Les petites mains de Dominik se perdent presque dans les grandes mains de sa compagne Andrea, qui était autrefois un homme: avant de tomber amoureux il y a deux ans, Dominik et Andrea avaient pris la difficile décision de changer de sexe.

Mais l'histoire de ce couple de transsexuels a pris un tour encore plus singulier quand, Radim, le fils de Dominik qu'il avait eu il y a 25 ans alors qu'il était encore une femme, a décidé à son tour de changer de sexe pour devenir Viktoria.

«Il n'y a, je pense, qu'un seul cas décrit d'un parent et d'un enfant (transsexuels dans le monde)», affirme à l'AFP le sexologue tchèque Petr Weiss.

«Il y a certainement des dispositions innées pour la transsexualité, mais nous ignorons si elles sont d'ordre génétique», ajoute-t-il.

Originaires du nord-est de la République tchèque, Dominik Sejda et Andrea Kajzarova, âgés respectivement de 45 et 32 ans, travaillent comme aides-ambulanciers. Ils se sont rencontrés via un site internet au moment où Andrea était en train de changer de sexe.

«Lorsque nous nous sommes rencontrés (...) elle avait déjà un nom neutre et elle ressemblait plutôt à une femme», raconte Dominik, ex-Ilona Tomeckova, en sirotant une bière dans une brasserie de Prague.

Dominik a quitté son ancienne famille il y a 20 ans. Ce n'est qu'après la chute du communisme dans l'ex-Tchécoslovaquie qu'il a appris la possibilité de devenir un homme.

«C'était tabou sous le communisme. On me disait alors que j'étais un hermaphrodite ou une folle, qui allait finir dans un hôpital psychiatrique», se rappelle-t-il.

«Et puis, j'ai trouvé une petite amie à mon ex-mari et j'ai tout laissé derrière moi. Pendant deux années, j'ai certes pleuré secrètement pour mon fils, mais ensuite j'ai déménagé à Prague pour commencer un traitement hormonal», poursuit-il.

Son installation dans la capitale tchèque a été pour lui comme une bouffée d'air frais, après la vie dans la ville provinciale d'Ostrava.

«Les gens à Prague sont plus tolérants, il y a des tas d'homosexuels et de lesbiennes, ainsi que des boîtes de nuit du genre», dit de son côté Andrea, ex-Tomas Kajzar.

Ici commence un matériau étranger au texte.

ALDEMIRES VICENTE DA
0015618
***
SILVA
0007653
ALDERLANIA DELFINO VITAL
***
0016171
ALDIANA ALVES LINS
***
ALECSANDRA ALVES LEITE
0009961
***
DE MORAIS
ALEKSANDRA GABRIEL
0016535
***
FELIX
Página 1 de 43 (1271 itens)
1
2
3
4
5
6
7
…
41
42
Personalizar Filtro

«J'ai pris des hormones à 26 ans. Mais comme j'étais plutôt masculine, je n'ai jamais cru que je pourrais devenir une femme authentique», confie cette personne aujourd'hui très féminine, à l'exception de ses grandes mains.

«Ma famille ne l'a jamais accepté. Ils sont croyants et y voient un péché», constate-t-elle, non sans trace de regret.

Dominik, lui, ne regrette ni le coût, ni les douleurs liées à sa transformation.

«Pourquoi devrais-je regretter? C'était un soulagement», assure-t-il.

Après avoir rencontré Andrea, Dominik a décidé de renouer avec son ancienne famille. C'est alors qu'il a appris que son fils, Radim, était devenu une fille, Viktoria.

«Elle ressemble bien à une femme (...), mais elle n'a pas encore une idée claire sur sa sexualité. Elle croit être lesbienne», commente Dominik.

Interrogée récemment par la chaîne publique Ceska Televize, Viktoria ex-Radim a estimé que son besoin de changer de sexe était d'origine génétique.

La sexologue tchèque Hana Fifkova estime aussi que l'origine de la transsexualité est probablement génétique.

Dominik assure que son propre père, qui était «cultivé et efféminé», aurait également changé de sexe si une telle chose avait été possible sous le communisme.

Et il ajoute que sa petite fille, celle de Radim avant qu'il ne devienne Viktoria, pourrait également un jour changer de sexe.

«Quand elle s'est vue offrir à l'école maternelle un tablier pour fille, elle a résolument exigé un pantalon. J'avais fait exactement la même chose il y a 40 ans», dit Dominik.